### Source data

================================

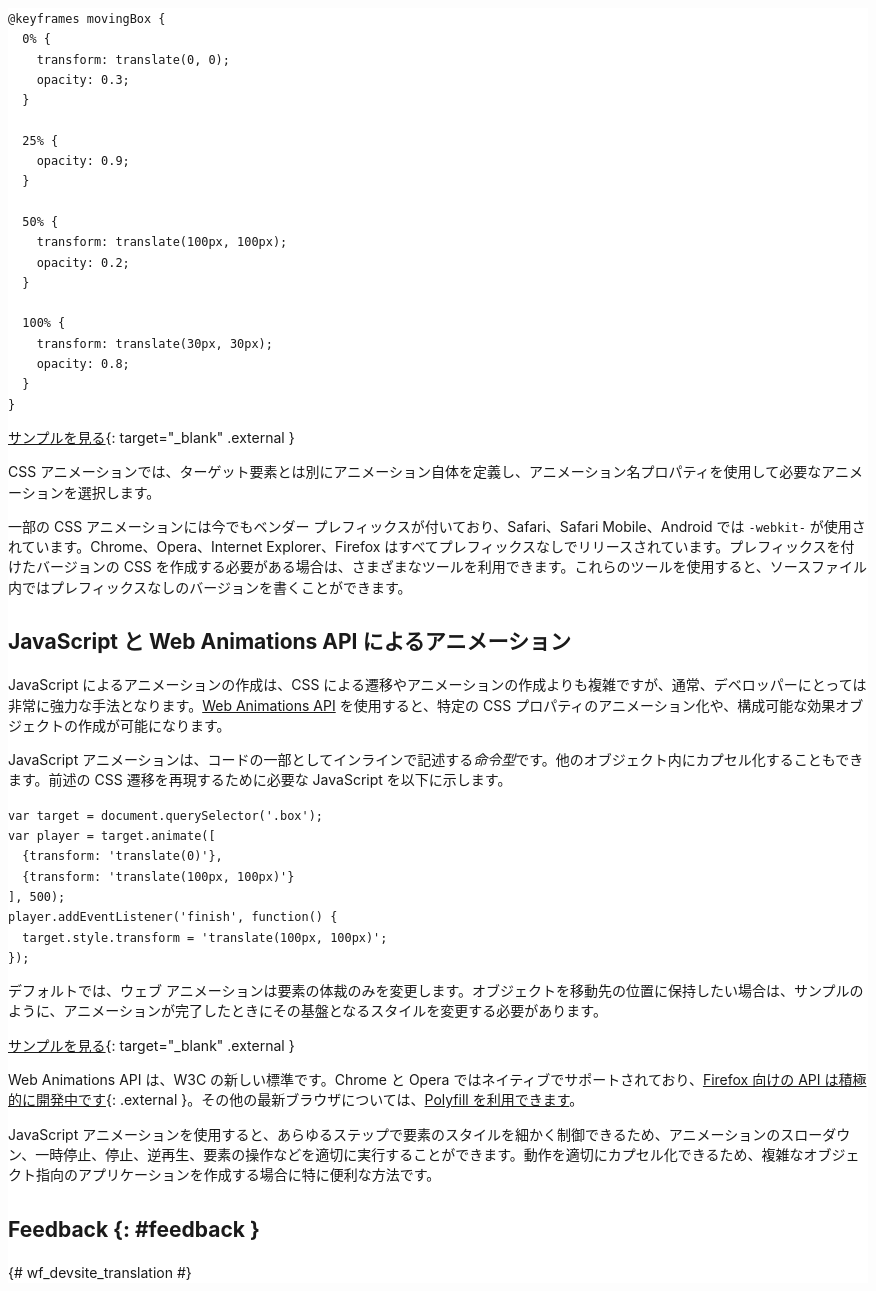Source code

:    @keyframes movingBox {
      0% {
        transform: translate(0, 0);
        opacity: 0.3;
      }
    
      25% {
        opacity: 0.9;
      }
    
      50% {
        transform: translate(100px, 100px);
        opacity: 0.2;
      }
    
      100% {
        transform: translate(30px, 30px);
        opacity: 0.8;
      }
    }
    

[サンプルを見る](https://googlesamples.github.io/web-fundamentals/fundamentals/design-and-ux/animations/box-move-keyframes.html){: target="_blank" .external }

CSS アニメーションでは、ターゲット要素とは別にアニメーション自体を定義し、アニメーション名プロパティを使用して必要なアニメーションを選択します。

一部の CSS アニメーションには今でもベンダー プレフィックスが付いており、Safari、Safari Mobile、Android では `-webkit-` が使用されています。Chrome、Opera、Internet Explorer、Firefox はすべてプレフィックスなしでリリースされています。プレフィックスを付けたバージョンの CSS を作成する必要がある場合は、さまざまなツールを利用できます。これらのツールを使用すると、ソースファイル内ではプレフィックスなしのバージョンを書くことができます。

## JavaScript と Web Animations API によるアニメーション

JavaScript によるアニメーションの作成は、CSS による遷移やアニメーションの作成よりも複雑ですが、通常、デベロッパーにとっては非常に強力な手法となります。[Web Animations API](https://w3c.github.io/web-animations/) を使用すると、特定の CSS プロパティのアニメーション化や、構成可能な効果オブジェクトの作成が可能になります。

JavaScript アニメーションは、コードの一部としてインラインで記述する*命令型*です。他のオブジェクト内にカプセル化することもできます。前述の CSS 遷移を再現するために必要な JavaScript を以下に示します。

    var target = document.querySelector('.box');
    var player = target.animate([
      {transform: 'translate(0)'},
      {transform: 'translate(100px, 100px)'}
    ], 500);
    player.addEventListener('finish', function() {
      target.style.transform = 'translate(100px, 100px)';
    });
    

デフォルトでは、ウェブ アニメーションは要素の体裁のみを変更します。オブジェクトを移動先の位置に保持したい場合は、サンプルのように、アニメーションが完了したときにその基盤となるスタイルを変更する必要があります。

[サンプルを見る](https://googlesamples.github.io/web-fundamentals/fundamentals/design-and-ux/animations/box-move-wa.html){: target="_blank" .external }

Web Animations API は、W3C の新しい標準です。Chrome と Opera ではネイティブでサポートされており、[Firefox 向けの API は積極的に開発中です](https://birtles.github.io/areweanimatedyet/){: .external }。その他の最新ブラウザについては、[Polyfill を利用できます](https://github.com/web-animations/web-animations-js)。

JavaScript アニメーションを使用すると、あらゆるステップで要素のスタイルを細かく制御できるため、アニメーションのスローダウン、一時停止、停止、逆再生、要素の操作などを適切に実行することができます。動作を適切にカプセル化できるため、複雑なオブジェクト指向のアプリケーションを作成する場合に特に便利な方法です。

## Feedback {: #feedback }

{# wf_devsite_translation #}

================================

Repeat the listing above verbatim, from its first line through the line containing "## JavaScript と Web Animations API によるアニメーション", with both ends included. Leave the pictures out of your copy.

### Response for this exercise
Source code

:    @keyframes movingBox {
      0% {
        transform: translate(0, 0);
        opacity: 0.3;
      }
    
      25% {
        opacity: 0.9;
      }
    
      50% {
        transform: translate(100px, 100px);
        opacity: 0.2;
      }
    
      100% {
        transform: translate(30px, 30px);
        opacity: 0.8;
      }
    }
    

[サンプルを見る](https://googlesamples.github.io/web-fundamentals/fundamentals/design-and-ux/animations/box-move-keyframes.html){: target="_blank" .external }

CSS アニメーションでは、ターゲット要素とは別にアニメーション自体を定義し、アニメーション名プロパティを使用して必要なアニメーションを選択します。

一部の CSS アニメーションには今でもベンダー プレフィックスが付いており、Safari、Safari Mobile、Android では `-webkit-` が使用されています。Chrome、Opera、Internet Explorer、Firefox はすべてプレフィックスなしでリリースされています。プレフィックスを付けたバージョンの CSS を作成する必要がある場合は、さまざまなツールを利用できます。これらのツールを使用すると、ソースファイル内ではプレフィックスなしのバージョンを書くことができます。

## JavaScript と Web Animations API によるアニメーション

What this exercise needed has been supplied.